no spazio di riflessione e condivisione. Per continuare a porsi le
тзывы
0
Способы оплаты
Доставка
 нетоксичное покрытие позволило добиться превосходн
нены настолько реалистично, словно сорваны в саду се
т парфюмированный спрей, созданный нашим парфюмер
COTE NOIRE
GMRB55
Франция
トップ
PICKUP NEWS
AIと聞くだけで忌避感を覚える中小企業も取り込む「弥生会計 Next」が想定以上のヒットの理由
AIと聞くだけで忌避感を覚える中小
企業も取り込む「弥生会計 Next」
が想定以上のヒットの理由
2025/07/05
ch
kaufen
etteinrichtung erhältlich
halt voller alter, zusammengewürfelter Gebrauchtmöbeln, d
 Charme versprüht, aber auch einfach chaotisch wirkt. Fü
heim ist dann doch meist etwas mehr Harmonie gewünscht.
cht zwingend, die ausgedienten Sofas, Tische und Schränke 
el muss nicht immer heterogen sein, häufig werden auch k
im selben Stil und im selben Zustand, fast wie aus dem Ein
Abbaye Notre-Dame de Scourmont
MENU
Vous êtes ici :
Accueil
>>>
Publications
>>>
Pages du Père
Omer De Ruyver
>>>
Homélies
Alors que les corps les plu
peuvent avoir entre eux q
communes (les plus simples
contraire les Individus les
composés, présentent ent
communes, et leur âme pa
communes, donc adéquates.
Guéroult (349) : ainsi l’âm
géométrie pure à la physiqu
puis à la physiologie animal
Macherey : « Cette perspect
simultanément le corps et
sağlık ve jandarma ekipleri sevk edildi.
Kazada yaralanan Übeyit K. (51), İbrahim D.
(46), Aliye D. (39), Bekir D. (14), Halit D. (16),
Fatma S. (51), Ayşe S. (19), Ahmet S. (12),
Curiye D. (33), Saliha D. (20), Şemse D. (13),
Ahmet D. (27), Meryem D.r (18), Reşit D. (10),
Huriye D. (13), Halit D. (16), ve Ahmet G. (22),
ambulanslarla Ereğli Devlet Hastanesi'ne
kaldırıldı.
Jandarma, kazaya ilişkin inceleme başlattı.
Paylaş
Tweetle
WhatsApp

◇ ◇ ◇

▸ Prompt
Lay out every line of text in the material as a Markdown table with the columns "Row" and "Line", numbering the rows and leaving out blank lines.

▸ Task solution
| Row | Line |
|---|---|
| 1 | no spazio di riflessione e condivisione. Per continuare a porsi le |
| 2 | тзывы |
| 3 | 0 |
| 4 | Способы оплаты |
| 5 | Доставка |
| 6 |  нетоксичное покрытие позволило добиться превосходн |
| 7 | нены настолько реалистично, словно сорваны в саду се |
| 8 | т парфюмированный спрей, созданный нашим парфюмер |
| 9 | COTE NOIRE |
| 10 | GMRB55 |
| 11 | Франция |
| 12 | トップ |
| 13 | PICKUP NEWS |
| 14 | AIと聞くだけで忌避感を覚える中小企業も取り込む「弥生会計 Next」が想定以上のヒットの理由 |
| 15 | AIと聞くだけで忌避感を覚える中小 |
| 16 | 企業も取り込む「弥生会計 Next」 |
| 17 | が想定以上のヒットの理由 |
| 18 | 2025/07/05 |
| 19 | ch |
| 20 | kaufen |
| 21 | etteinrichtung erhältlich |
| 22 | halt voller alter, zusammengewürfelter Gebrauchtmöbeln, d |
| 23 |  Charme versprüht, aber auch einfach chaotisch wirkt. Fü |
| 24 | heim ist dann doch meist etwas mehr Harmonie gewünscht. |
| 25 | cht zwingend, die ausgedienten Sofas, Tische und Schränke  |
| 26 | el muss nicht immer heterogen sein, häufig werden auch k |
| 27 | im selben Stil und im selben Zustand, fast wie aus dem Ein |
| 28 | Abbaye Notre-Dame de Scourmont |
| 29 | MENU |
| 30 | Vous êtes ici : |
| 31 | Accueil |
| 32 | >>> |
| 33 | Publications |
| 34 | >>> |
| 35 | Pages du Père |
| 36 | Omer De Ruyver |
| 37 | >>> |
| 38 | Homélies |
| 39 | Alors que les corps les plu |
| 40 | peuvent avoir entre eux q |
| 41 | communes (les plus simples |
| 42 | contraire les Individus les |
| 43 | composés, présentent ent |
| 44 | communes, et leur âme pa |
| 45 | communes, donc adéquates. |
| 46 | Guéroult (349) : ainsi l’âm |
| 47 | géométrie pure à la physiqu |
| 48 | puis à la physiologie animal |
| 49 | Macherey : « Cette perspect |
| 50 | simultanément le corps et |
| 51 | sağlık ve jandarma ekipleri sevk edildi. |
| 52 | Kazada yaralanan Übeyit K. (51), İbrahim D. |
| 53 | (46), Aliye D. (39), Bekir D. (14), Halit D. (16), |
| 54 | Fatma S. (51), Ayşe S. (19), Ahmet S. (12), |
| 55 | Curiye D. (33), Saliha D. (20), Şemse D. (13), |
| 56 | Ahmet D. (27), Meryem D.r (18), Reşit D. (10), |
| 57 | Huriye D. (13), Halit D. (16), ve Ahmet G. (22), |
| 58 | ambulanslarla Ereğli Devlet Hastanesi'ne |
| 59 | kaldırıldı. |
| 60 | Jandarma, kazaya ilişkin inceleme başlattı. |
| 61 | Paylaş |
| 62 | Tweetle |
| 63 | WhatsApp |